Tiresias: What will happen?
Apollo: Whatever the poet tells, which is,
for example, that tomorrow you will die at
Tilphussa, that some years from now Troy will face
destruction, that the Achaeans will meet sedition
at home, that Odysseus will wander for many years,
that you will meet him in Hades, and many other
things, some of which you already know.
Tiresias: Yes, I do know many of
these...tales. But what will happen next?
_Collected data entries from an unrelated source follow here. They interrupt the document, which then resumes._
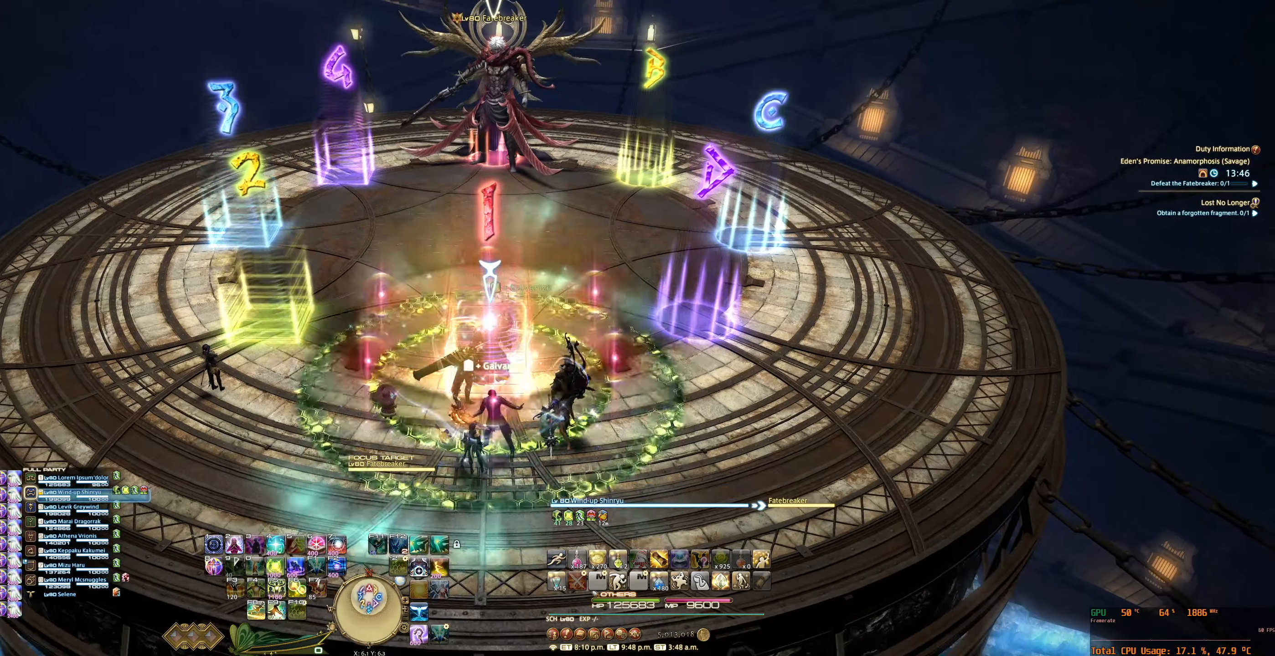
{"keys": [], "mouse": ["right"], "events": [[133, "w", "down"], [300, "w", "up"]]}
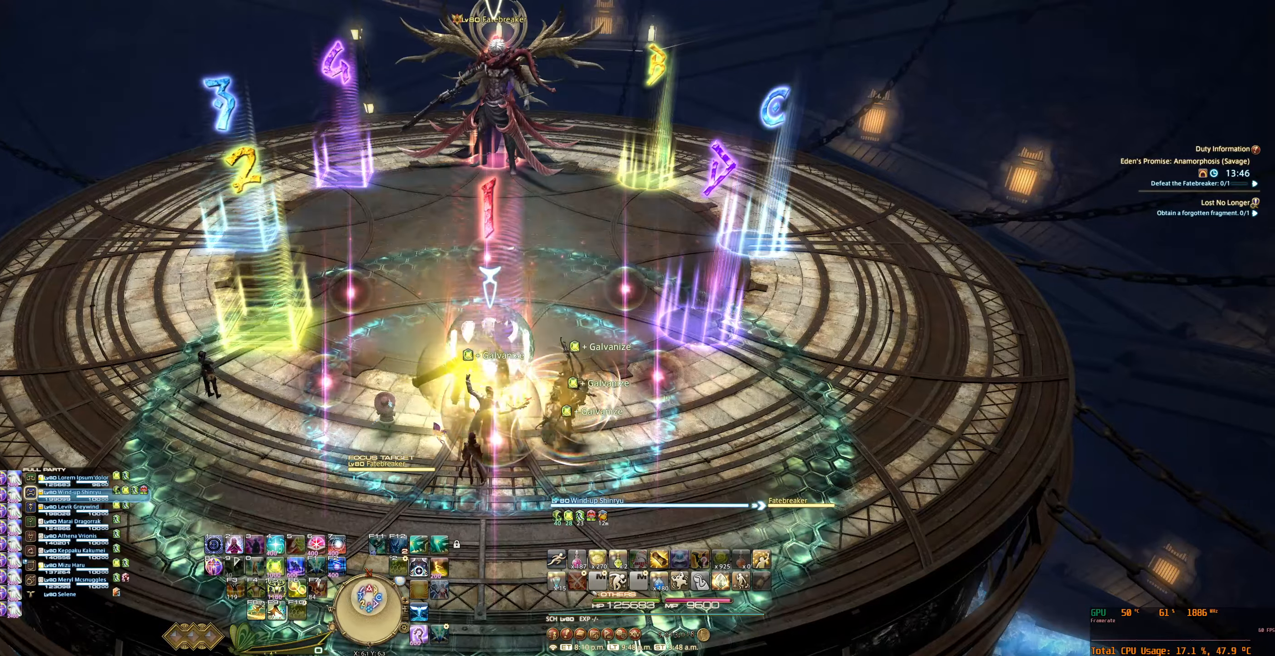
{"keys": [], "mouse": ["right"], "events": []}
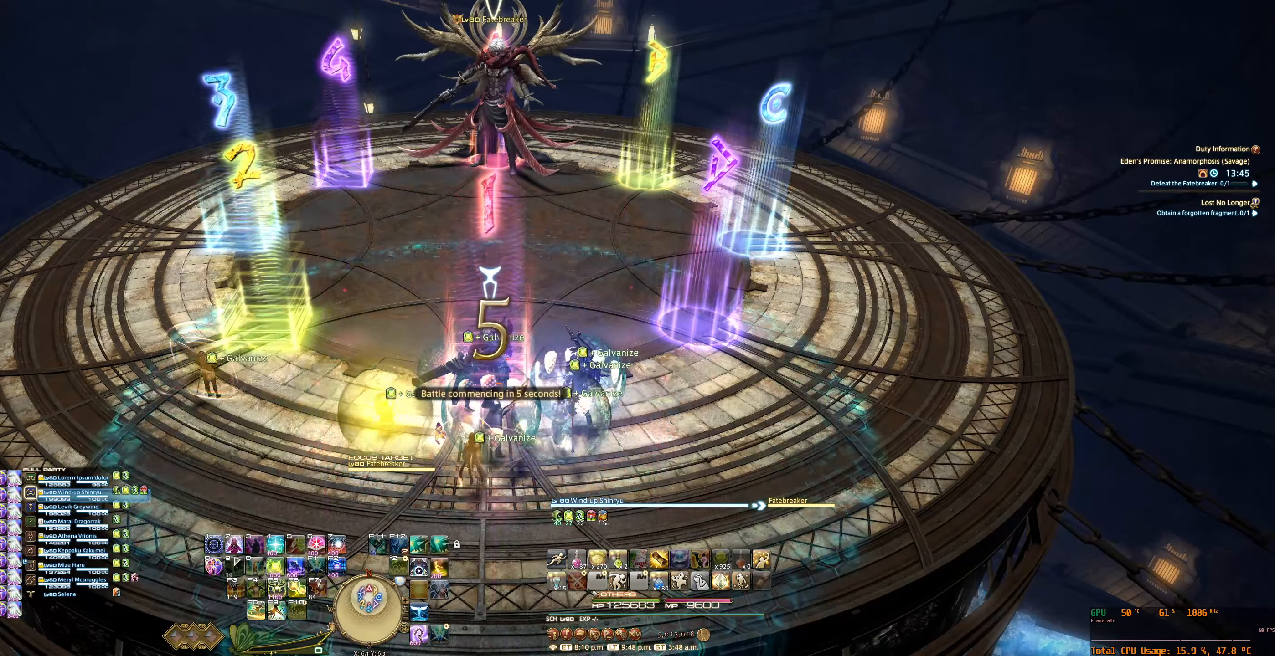
{"keys": ["w"], "mouse": ["right"], "events": [[67, "f9", "down"], [167, "f9", "up"], [400, "w", "down"]]}
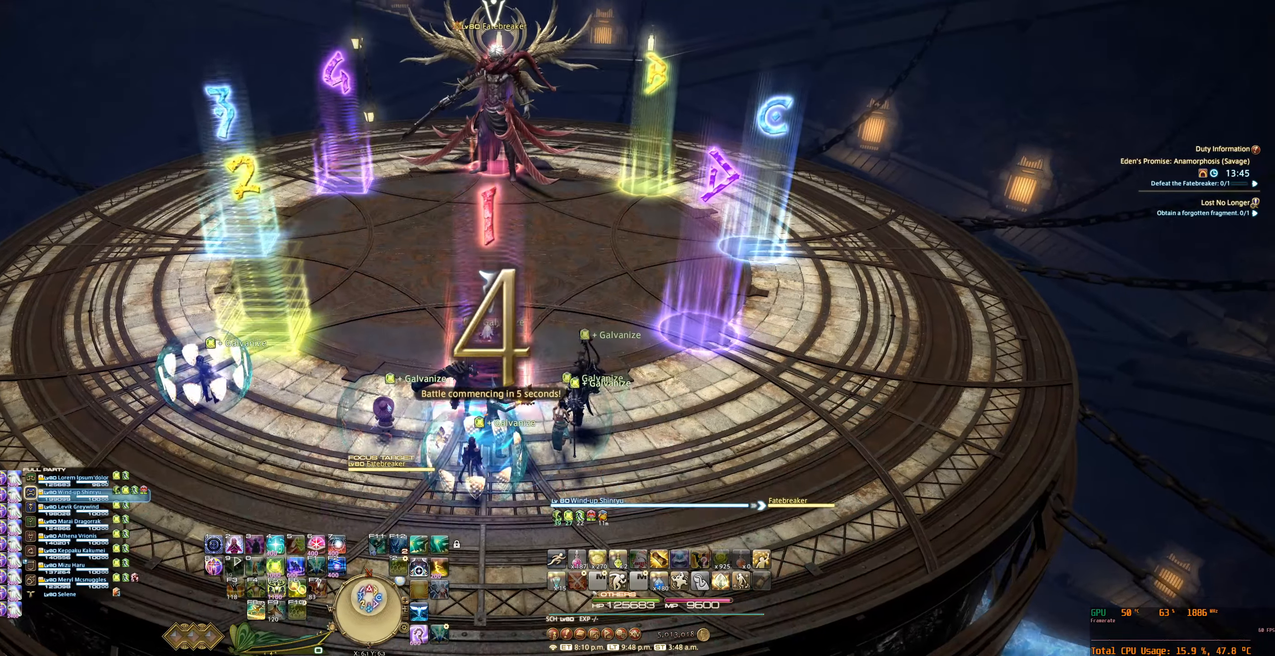
{"keys": [], "mouse": ["right"], "events": [[100, "w", "up"]]}
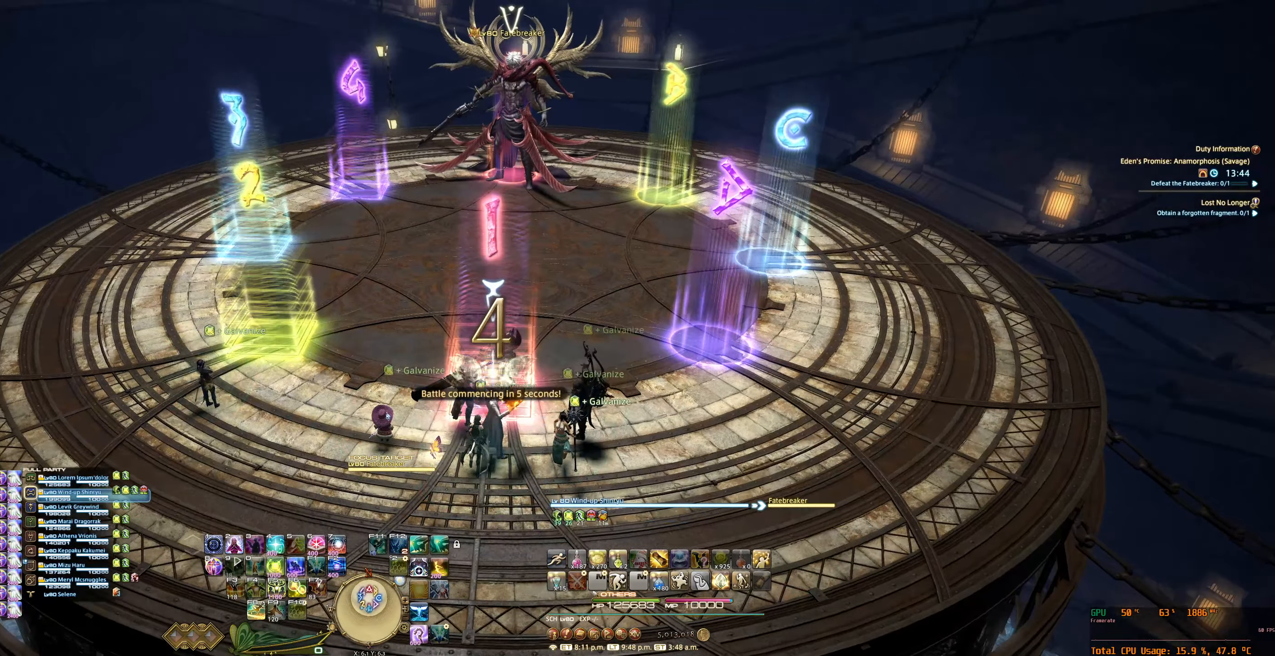
{"keys": [], "mouse": ["right"], "events": [[134, "tab", "down"], [300, "tab", "up"]]}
Apollo: The tales will be told, for that is
the purpose of tales.
Tiresias: And you and the gods are inventing
the tales?
Apollo: Tales are not inventions, Tiresias,
they are just rearrangements.
Tiresias: And it is you who rearrange
them?
Apollo: No, we are tales as everything
else.
Tiresias: That is what Polymnia said.
Apollo: Because I told her to.
Tiresias: And the poet, who Polymnia said is
telling the tale, is he also a tale?
Apollo: The tale makes the poet as well.
Tiresias: I thought it was the other way
round.
Apollo: Are you not a seer, Tiresias?
Tiresias: Thanks to you.
Apollo: And when you utter a prophecy, do
you invent the things that will happen, or do they
make of you a prophet by letting you refer to them
beforehand, and then happen?
Tiresias: I am a prophet because they will
happen and I know about them beforehand.
Apollo: So, you do not make them up first
and later utter prophecies about your own
creations?
Tiresias: No, I could not call it prophecy
to talk about events which I know beforehand
through profane means.
Apollo: Well, when a poet makes good poetry,
he knows that it is not made by him, but that it is
the tale that makes a wonderful poet out of him, by
the grace of Memory, her daughters and myself.
Tiresias: And yet you and they are part of
the tale?
Apollo: Why should we stay outside? We are
part of it no less than you are.
Tiresias: How come you never taught me that,
sweet Lord? Why cannot I see it even now?
Apollo: Because you are a seer,
Tiresias.
Tiresias: Oh Apollo! Do you hide something
from me? I feel sleepy, I cannot think.
Apollo: That means you are about to wake up.
I leave now. Remember: Tilphussa at midnight; Death
will be there too.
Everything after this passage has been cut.